As an example, we can make a plot of monthly homicide counts. First we need a regular expression to capture the dates.

r <- regexec("<dd>[F|f]ound on (.*?)</dd>", homicides)
m <- regmatches(homicides, r)

Then we can loop through the list returned by regmatches() and extract the second element of each (the parenthesized sub-expression).

dates <- sapply(m, function(x) x[2])

Finally, we can convert the date strings into the Date class and make a histogram of the counts.

invisible(dates <- as.Date(dates, "%B %d, %Y"))
hist(dates, "month", freq = TRUE, main = "Monthly Homicides in Baltimore")

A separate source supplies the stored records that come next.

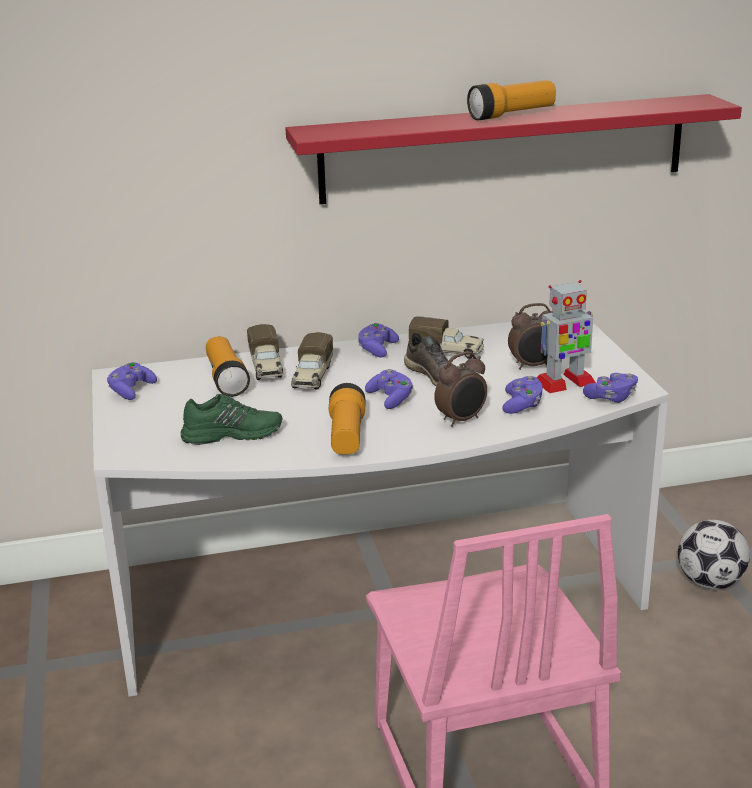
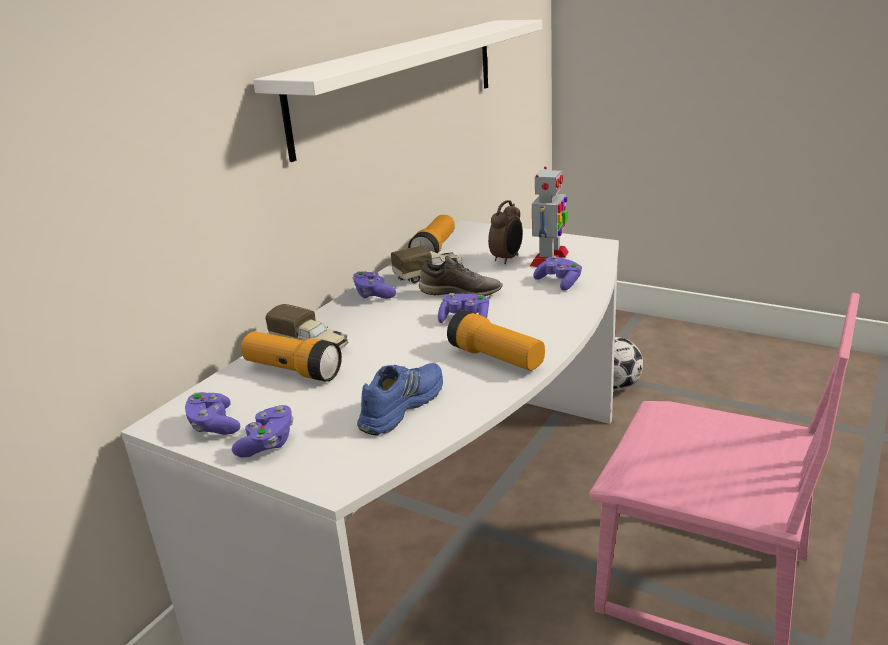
camera: 45 degrees left, 0 degrees up
green shoe [180,394,282,445] -> blue shoe [357,363,443,436]
red shelf [285,94,742,204] -> white shelf [253,20,542,162]
toy truck [291,332,333,390] -> none
alarm clock [434,352,487,427] -> none
flashlight [467,80,556,120] -> flashlight moved to [408,215,455,254]
purple game controller [583,373,638,403] -> purple game controller moved to [232,405,293,457]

We can see from the picture that homicides do not occur uniformly throughout the year and appear to have some seasonality to them.

Summary

The primary R functions for dealing with regular expressions are

  • grep(), grepl(): Search for matches of a regular expression/pattern in a character vector

  • regexpr(), gregexpr(): Search a character vector for regular expression matches and return the indices where the match begins; useful in conjunction withregmatches()`

  • sub(), gsub(): Search a character vector for regular expression matches and replace that match with another string

  • regexec(): Gives you indices of parethensized sub-expressions.

Lab Session 3

In this lab, you will play around text processing using R.

  1. Load text from the https://yanfei.site/docs/dpsa/BABAnews.txt and print it on screen. Text file contains some of the news of Alibaba.

  2. How many paragraphs are there in the article?

  3. Trim leading whitespaces of each paragraph (try ??trim).

  4. How many characters are there in the article?

  5. Collapse paragraphs into one and display it on the screen (un-list it).

  6. Does the text contain word '技术架构'?

  7. Split the article into sentences (by periods).

  8. Replace '双11' with '双十一'.

References

Chapter 19 of the book "R programming for data science".